= Exercise goal =
Can you quote the lines starting with the one containing "text Improvements to" and continuing through the one containing "text 7. Interacting", word for word?

--- START OF Data shown ---

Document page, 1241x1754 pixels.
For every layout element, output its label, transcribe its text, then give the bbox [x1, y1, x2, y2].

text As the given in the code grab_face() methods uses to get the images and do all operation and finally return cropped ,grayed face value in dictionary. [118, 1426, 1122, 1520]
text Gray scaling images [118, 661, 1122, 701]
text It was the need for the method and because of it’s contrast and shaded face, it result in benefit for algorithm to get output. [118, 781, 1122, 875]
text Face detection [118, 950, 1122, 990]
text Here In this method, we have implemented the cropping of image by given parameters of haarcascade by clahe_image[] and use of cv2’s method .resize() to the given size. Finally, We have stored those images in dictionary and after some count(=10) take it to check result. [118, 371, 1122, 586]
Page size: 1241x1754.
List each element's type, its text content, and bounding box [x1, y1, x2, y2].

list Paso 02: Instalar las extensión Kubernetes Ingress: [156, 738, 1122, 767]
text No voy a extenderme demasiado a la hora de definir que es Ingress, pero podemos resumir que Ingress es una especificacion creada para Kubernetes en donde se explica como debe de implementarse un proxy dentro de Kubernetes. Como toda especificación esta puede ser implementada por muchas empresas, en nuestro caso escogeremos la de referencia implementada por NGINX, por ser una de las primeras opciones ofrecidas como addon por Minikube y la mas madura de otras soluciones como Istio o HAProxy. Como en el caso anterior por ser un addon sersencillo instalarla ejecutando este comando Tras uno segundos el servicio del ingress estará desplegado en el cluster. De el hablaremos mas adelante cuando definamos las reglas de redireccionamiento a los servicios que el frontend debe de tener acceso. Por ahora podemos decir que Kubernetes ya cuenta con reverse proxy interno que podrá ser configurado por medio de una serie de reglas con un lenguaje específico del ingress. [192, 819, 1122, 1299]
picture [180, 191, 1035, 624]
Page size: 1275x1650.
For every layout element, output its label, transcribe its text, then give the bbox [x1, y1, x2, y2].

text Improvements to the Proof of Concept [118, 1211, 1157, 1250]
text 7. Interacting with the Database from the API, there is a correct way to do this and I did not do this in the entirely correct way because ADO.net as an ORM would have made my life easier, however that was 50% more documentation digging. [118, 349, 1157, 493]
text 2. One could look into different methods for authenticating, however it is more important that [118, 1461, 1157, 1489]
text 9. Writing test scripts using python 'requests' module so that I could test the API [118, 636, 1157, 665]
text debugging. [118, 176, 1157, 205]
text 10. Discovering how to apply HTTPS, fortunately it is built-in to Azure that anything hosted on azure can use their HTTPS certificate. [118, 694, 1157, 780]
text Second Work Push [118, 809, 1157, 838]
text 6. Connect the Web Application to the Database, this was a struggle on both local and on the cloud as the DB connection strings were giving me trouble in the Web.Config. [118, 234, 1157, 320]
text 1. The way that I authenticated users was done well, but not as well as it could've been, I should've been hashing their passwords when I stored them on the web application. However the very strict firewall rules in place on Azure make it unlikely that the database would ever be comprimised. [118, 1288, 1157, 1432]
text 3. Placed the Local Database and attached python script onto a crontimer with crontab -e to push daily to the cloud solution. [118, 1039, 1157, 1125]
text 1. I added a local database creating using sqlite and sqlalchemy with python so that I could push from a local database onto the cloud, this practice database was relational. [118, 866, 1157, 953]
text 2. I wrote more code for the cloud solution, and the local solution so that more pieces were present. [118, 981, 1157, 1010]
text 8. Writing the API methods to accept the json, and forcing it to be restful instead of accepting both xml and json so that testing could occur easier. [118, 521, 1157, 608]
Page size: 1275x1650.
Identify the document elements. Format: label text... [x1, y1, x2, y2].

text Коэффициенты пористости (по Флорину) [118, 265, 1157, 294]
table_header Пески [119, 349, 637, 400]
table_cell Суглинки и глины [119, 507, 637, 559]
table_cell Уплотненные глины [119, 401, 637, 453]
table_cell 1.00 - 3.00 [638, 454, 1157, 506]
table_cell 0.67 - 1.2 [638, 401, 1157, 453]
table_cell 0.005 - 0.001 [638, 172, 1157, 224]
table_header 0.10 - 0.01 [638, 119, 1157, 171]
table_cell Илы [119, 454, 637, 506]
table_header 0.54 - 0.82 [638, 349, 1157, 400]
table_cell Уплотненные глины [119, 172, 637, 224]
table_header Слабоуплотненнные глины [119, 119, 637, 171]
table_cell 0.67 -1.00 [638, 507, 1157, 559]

--- END OF Data shown ---

= Output =
text Improvements to the Proof of Concept [118, 1211, 1157, 1250]
text 7. Interacting with the Database from the API, there is a correct way to do this and I did not do this in the entirely correct way because ADO.net as an ORM would have made my life easier, however that was 50% more documentation digging. [118, 349, 1157, 493]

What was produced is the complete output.